[Start of section]
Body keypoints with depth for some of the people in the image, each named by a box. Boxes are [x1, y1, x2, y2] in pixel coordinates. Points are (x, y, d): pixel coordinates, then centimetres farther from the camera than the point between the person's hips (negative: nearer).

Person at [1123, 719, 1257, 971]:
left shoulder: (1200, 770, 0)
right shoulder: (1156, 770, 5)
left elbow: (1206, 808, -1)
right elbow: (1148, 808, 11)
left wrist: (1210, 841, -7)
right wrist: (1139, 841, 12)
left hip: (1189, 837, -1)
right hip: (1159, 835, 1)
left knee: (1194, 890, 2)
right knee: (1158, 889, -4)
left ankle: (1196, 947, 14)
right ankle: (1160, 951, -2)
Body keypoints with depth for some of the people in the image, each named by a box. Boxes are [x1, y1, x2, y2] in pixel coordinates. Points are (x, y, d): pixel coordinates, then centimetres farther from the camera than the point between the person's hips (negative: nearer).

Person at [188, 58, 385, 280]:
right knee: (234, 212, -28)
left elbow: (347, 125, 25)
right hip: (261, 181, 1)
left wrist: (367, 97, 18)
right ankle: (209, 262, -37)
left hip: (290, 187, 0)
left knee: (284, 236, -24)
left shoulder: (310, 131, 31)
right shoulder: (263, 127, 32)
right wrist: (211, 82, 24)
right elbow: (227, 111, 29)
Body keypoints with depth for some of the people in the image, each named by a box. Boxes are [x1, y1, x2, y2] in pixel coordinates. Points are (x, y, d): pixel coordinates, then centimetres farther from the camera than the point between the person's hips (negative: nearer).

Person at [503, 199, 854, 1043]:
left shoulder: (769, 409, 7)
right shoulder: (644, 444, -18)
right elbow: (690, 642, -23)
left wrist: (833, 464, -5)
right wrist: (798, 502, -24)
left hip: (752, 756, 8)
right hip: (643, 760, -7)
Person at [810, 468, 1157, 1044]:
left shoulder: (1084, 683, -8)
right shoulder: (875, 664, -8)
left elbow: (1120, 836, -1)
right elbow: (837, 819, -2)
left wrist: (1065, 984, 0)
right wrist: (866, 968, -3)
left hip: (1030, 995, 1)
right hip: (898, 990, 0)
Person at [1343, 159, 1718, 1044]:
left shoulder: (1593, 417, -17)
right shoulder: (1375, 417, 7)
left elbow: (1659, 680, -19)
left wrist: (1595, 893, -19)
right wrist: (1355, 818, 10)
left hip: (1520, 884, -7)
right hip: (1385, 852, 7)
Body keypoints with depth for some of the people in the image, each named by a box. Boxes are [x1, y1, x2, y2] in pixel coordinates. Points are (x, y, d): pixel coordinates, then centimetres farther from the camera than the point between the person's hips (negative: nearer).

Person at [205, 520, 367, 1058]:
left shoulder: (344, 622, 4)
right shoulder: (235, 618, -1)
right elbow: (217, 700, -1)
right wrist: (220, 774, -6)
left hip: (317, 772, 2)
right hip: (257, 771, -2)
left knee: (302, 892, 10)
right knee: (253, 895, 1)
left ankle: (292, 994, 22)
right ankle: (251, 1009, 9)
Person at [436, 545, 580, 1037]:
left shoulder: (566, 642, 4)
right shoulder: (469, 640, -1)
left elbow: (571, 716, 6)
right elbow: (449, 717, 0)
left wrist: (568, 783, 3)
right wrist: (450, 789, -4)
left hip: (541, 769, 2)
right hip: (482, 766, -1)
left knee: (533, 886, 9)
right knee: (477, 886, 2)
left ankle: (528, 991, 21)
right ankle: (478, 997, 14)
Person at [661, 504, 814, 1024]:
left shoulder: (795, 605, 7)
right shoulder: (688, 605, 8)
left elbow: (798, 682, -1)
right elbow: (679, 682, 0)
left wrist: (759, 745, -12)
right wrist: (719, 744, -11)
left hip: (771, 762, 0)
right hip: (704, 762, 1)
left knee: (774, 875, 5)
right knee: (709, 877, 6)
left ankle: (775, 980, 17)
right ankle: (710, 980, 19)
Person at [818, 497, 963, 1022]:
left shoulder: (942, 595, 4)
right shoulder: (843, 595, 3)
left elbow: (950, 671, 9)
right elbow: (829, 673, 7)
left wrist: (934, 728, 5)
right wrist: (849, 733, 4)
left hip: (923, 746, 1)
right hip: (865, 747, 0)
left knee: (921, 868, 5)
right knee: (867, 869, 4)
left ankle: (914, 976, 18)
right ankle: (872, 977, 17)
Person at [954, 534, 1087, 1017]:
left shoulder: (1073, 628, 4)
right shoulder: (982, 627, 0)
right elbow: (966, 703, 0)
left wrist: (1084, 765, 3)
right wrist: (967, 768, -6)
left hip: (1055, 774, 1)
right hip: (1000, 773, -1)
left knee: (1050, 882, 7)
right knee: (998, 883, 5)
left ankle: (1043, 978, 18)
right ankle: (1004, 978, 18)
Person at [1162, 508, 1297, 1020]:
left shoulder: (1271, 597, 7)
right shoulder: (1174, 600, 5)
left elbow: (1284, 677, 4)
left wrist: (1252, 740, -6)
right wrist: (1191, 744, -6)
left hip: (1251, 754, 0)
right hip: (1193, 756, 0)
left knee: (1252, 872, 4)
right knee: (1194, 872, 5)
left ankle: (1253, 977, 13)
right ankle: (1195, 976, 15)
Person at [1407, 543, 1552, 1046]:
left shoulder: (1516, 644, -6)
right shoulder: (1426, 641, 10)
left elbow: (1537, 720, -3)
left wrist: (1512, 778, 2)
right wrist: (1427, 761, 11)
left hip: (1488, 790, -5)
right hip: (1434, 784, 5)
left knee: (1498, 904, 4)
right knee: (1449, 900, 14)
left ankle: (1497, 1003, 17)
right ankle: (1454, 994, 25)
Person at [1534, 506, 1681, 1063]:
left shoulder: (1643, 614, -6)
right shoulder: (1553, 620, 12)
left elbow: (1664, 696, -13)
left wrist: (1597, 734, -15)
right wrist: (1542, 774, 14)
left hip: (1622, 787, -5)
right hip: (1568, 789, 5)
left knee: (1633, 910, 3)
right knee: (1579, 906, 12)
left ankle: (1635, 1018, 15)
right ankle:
[End of section]
> [EXERCISE PROMPT]: Each line from the one containing "right ankle: (1454, 994, 25)" through the end of the material must be returned exactly; no other line should appear.

> [TASK ANSWER]:
right ankle: (1454, 994, 25)
Person at [1534, 506, 1681, 1063]:
left shoulder: (1643, 614, -6)
right shoulder: (1553, 620, 12)
left elbow: (1664, 696, -13)
left wrist: (1597, 734, -15)
right wrist: (1542, 774, 14)
left hip: (1622, 787, -5)
right hip: (1568, 789, 5)
left knee: (1633, 910, 3)
right knee: (1579, 906, 12)
left ankle: (1635, 1018, 15)
right ankle:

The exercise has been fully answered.